* Problem:
Word for word, copy out the entries below, but not the pictures in them.

* Task input:
****************************************
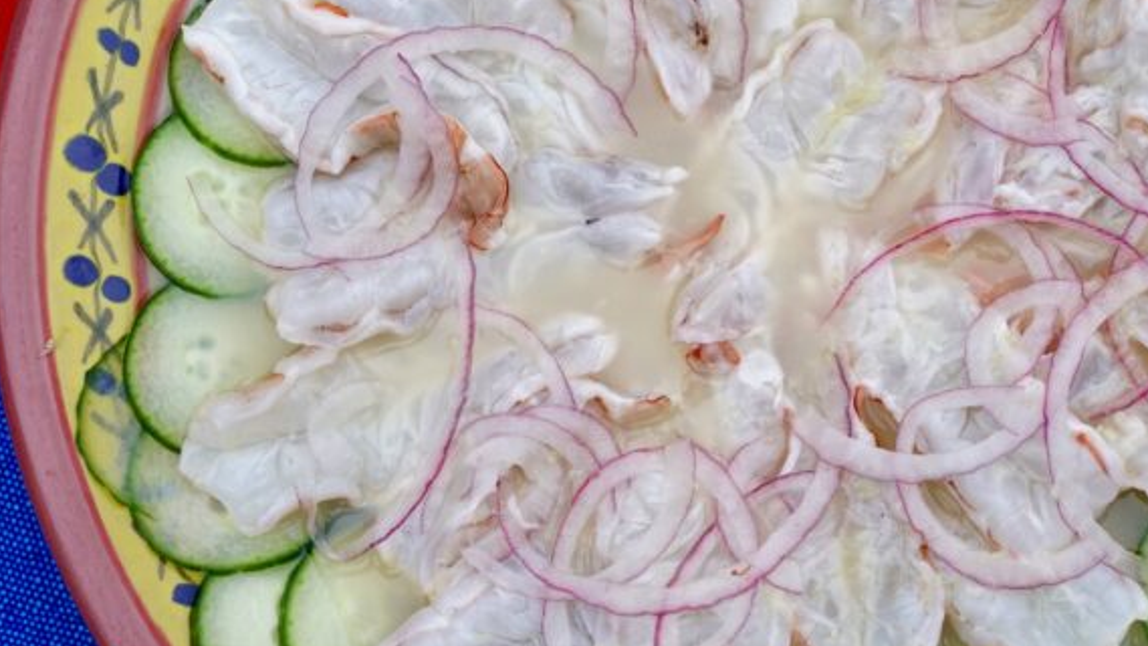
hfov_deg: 31.5
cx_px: 799
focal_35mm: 66
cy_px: 255
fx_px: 2009
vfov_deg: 18.2
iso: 1000
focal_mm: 35
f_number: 4.5
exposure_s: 1/400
****************************************
* Response to this exercise:
hfov_deg: 31.5
cx_px: 799
focal_35mm: 66
cy_px: 255
fx_px: 2009
vfov_deg: 18.2
iso: 1000
focal_mm: 35
f_number: 4.5
exposure_s: 1/400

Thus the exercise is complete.